O lixo e a falta de higiene são problemas de saúde pública visto em várias comunidades. Crianças que comem no mesmo prato com porcos e galinhas, bichos que vivem dentro das casas utilizando para ninho as mesmas camas onde dormem as pessoas. As sacolas de plástico e as garrafas pet abundam nas proximidades das casas e nas ruas de terra dos distritos. O lixo desliza sobre a superfície do Rio Jequitinhonha e nos córregos. Em todos os lugares a notícia é a da contaminação da água com os resíduos perigosos do garimpo e dos agrotóxicos.

LINHAS EXIBIDAS:
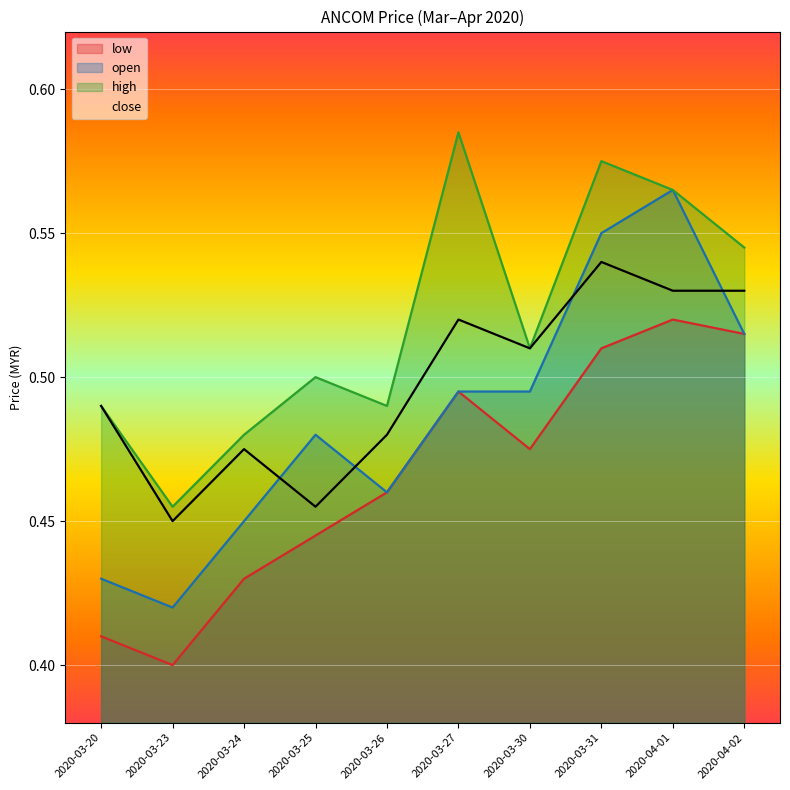

List the series in order of their peak value, highest first.

high, open, close, low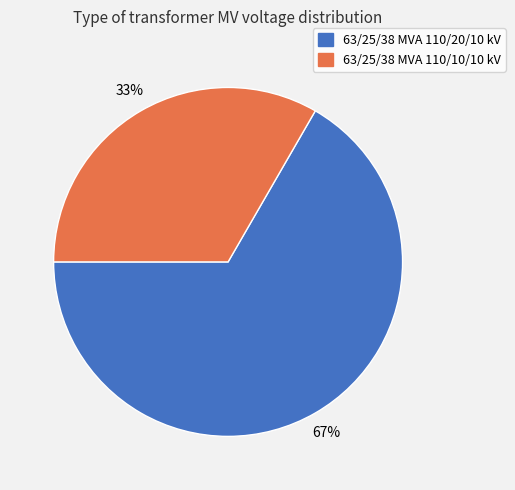

The 63/25/38 MVA 110/20/10 kV slice represents 78% of the pie. True or false?

False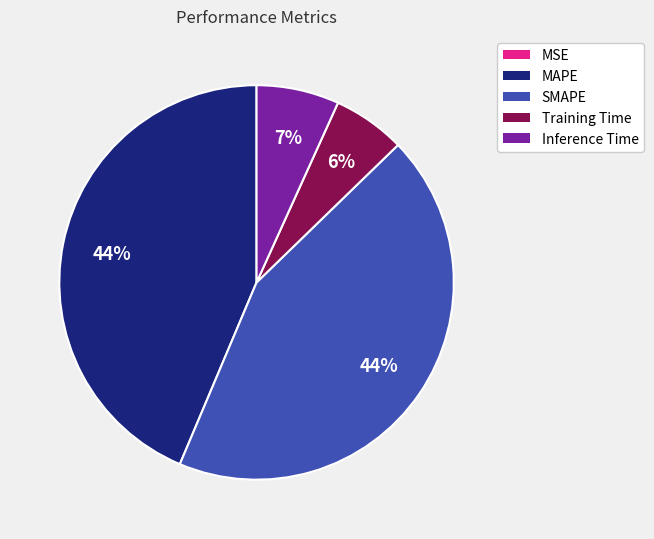

To the nearest percent, what portion does Training Time represent?

6%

QUESTÕES DO TRECHO:
A. Segundo o trecho da página, sobre a superfície de qual rio o lixo desliza?
B. Transcreva do trecho da página o segmento que vai de "O lixo e a falta" até "e dos agrotóxicos.".
C. Liste todos os locais onde, conforme o trecho da página, há sacolas de plástico, garrafas pet ou lixo.

RESPOSTAS EM SEQUÊNCIA:
A. Rio Jequitinhonha.

B.
O lixo e a falta de higiene são problemas de saúde pública visto em várias comunidades. Crianças que comem no mesmo prato com porcos e galinhas, bichos que vivem dentro das casas utilizando para ninho as mesmas camas onde dormem as pessoas. As sacolas de plástico e as garrafas pet abundam nas proximidades das casas e nas ruas de terra dos distritos. O lixo desliza sobre a superfície do Rio Jequitinhonha e nos córregos. Em todos os lugares a notícia é a da contaminação da água com os resíduos perigosos do garimpo e dos agrotóxicos.

C.
- proximidades das casas
- ruas de terra dos distritos
- superfície do Rio Jequitinhonha
- córregos